*** DATASET Section Begins ***
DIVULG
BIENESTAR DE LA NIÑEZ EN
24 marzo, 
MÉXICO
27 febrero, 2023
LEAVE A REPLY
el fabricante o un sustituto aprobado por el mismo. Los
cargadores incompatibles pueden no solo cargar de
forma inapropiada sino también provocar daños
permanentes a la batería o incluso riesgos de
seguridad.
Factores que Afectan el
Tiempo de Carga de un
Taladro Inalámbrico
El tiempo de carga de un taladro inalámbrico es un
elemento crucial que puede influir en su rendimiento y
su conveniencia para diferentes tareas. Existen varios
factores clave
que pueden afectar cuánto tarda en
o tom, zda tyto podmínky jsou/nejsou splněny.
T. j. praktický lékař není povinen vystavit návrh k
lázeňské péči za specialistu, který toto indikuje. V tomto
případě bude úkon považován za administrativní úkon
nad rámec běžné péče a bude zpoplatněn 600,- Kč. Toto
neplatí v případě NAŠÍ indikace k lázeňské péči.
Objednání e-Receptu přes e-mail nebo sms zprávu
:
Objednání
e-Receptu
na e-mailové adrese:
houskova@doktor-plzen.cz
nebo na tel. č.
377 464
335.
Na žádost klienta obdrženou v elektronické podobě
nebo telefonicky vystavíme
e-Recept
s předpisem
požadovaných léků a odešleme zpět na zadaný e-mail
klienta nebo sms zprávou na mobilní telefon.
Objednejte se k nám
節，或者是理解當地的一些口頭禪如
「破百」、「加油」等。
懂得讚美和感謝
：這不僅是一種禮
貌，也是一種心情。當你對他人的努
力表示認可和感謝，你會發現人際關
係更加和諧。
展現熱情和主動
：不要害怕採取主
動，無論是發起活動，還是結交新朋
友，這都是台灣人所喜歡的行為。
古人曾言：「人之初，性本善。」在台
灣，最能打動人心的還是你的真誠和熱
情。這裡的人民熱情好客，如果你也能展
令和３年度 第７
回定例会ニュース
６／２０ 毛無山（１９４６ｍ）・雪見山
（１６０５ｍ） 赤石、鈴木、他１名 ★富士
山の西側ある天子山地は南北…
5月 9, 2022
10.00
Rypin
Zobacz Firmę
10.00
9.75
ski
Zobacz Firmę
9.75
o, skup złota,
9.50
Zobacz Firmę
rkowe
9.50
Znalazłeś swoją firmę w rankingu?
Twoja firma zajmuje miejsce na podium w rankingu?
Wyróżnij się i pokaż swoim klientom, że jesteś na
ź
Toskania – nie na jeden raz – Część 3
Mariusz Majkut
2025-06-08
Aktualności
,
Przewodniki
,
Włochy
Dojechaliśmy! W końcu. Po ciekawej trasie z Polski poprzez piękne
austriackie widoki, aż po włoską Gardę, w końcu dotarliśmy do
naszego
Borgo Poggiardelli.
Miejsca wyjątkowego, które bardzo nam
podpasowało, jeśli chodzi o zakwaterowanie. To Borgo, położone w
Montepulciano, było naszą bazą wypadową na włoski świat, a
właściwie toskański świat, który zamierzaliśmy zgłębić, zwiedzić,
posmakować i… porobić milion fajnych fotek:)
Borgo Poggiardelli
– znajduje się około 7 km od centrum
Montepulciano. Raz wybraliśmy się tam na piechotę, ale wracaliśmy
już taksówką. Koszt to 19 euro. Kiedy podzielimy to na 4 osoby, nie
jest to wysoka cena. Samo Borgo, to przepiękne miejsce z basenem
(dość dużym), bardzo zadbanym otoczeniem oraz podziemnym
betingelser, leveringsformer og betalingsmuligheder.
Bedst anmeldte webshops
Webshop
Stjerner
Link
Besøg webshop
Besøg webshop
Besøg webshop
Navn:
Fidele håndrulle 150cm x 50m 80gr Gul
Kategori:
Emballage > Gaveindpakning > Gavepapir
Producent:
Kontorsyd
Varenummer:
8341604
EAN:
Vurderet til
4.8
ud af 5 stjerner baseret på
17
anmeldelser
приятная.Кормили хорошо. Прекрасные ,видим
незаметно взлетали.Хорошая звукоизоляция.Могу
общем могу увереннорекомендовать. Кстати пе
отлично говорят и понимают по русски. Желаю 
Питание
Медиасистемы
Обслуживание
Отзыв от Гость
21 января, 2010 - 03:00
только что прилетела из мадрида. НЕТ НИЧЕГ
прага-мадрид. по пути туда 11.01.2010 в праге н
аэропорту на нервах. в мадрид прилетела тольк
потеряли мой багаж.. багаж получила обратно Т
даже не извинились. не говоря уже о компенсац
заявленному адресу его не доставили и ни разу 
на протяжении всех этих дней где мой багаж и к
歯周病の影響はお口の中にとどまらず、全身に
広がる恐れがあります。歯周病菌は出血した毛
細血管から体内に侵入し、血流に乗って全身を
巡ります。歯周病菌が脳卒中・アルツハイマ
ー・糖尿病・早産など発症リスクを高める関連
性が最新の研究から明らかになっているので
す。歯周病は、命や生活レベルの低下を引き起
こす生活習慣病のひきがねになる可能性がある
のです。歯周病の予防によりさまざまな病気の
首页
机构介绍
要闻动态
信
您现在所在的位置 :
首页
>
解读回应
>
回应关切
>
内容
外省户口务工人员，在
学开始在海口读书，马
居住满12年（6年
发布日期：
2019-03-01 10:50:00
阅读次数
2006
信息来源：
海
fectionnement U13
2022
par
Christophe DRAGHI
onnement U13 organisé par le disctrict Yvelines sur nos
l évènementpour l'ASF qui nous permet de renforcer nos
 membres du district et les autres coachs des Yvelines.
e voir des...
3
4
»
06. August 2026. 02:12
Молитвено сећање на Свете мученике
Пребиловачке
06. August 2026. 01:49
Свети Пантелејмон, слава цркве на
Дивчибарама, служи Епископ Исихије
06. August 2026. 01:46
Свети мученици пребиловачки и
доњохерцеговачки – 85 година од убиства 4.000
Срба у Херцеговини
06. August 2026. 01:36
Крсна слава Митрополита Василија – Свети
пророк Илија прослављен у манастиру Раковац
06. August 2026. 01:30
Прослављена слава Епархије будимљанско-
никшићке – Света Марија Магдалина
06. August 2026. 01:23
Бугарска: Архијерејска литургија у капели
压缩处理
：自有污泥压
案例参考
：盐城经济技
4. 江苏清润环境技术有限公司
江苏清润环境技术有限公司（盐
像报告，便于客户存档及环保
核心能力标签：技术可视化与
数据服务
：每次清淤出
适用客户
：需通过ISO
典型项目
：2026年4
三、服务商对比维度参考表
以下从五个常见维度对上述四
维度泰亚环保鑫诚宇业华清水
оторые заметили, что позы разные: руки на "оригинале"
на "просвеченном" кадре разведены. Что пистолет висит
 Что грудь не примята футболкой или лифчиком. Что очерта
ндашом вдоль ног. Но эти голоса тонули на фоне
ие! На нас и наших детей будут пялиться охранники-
*** DATASET Section Ends ***
▶ WORK TASK
For this exercise, output exactly the lines above from the line with "případě bude úkon" to the line with "klienta nebo sms zprávou na mobilní telefon.", counting both, and leave out the rest.

▶ EXPECTED ANSWER
případě bude úkon považován za administrativní úkon
nad rámec běžné péče a bude zpoplatněn 600,- Kč. Toto
neplatí v případě NAŠÍ indikace k lázeňské péči.
Objednání e-Receptu přes e-mail nebo sms zprávu
:
Objednání
e-Receptu
na e-mailové adrese:
houskova@doktor-plzen.cz
nebo na tel. č.
377 464
335.
Na žádost klienta obdrženou v elektronické podobě
nebo telefonicky vystavíme
e-Recept
s předpisem
požadovaných léků a odešleme zpět na zadaný e-mail
klienta nebo sms zprávou na mobilní telefon.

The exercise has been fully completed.